Exercise input
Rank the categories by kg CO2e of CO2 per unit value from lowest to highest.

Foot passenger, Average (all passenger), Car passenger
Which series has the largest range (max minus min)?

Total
==
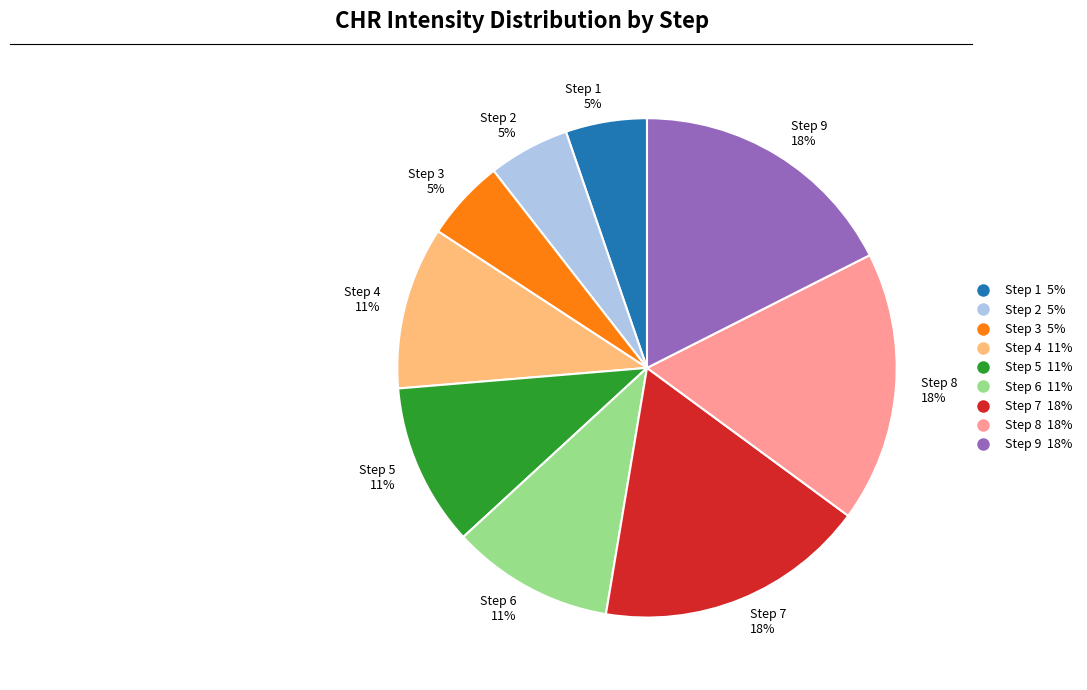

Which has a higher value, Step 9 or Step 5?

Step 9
==
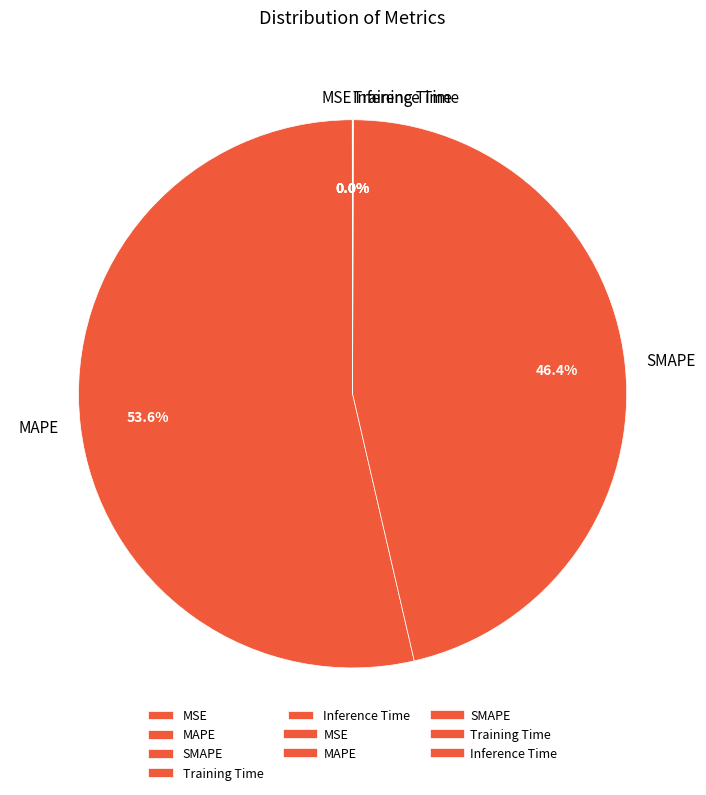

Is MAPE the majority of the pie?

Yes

Task objective
Reproduce the lines from the one containing "Foot passenger, Average" through the one containing "Which series has", inclusive, with "largest" changed to "greatest" and everything else unchanged.

Exercise output
Foot passenger, Average (all passenger), Car passenger
Which series has the greatest range (max minus min)?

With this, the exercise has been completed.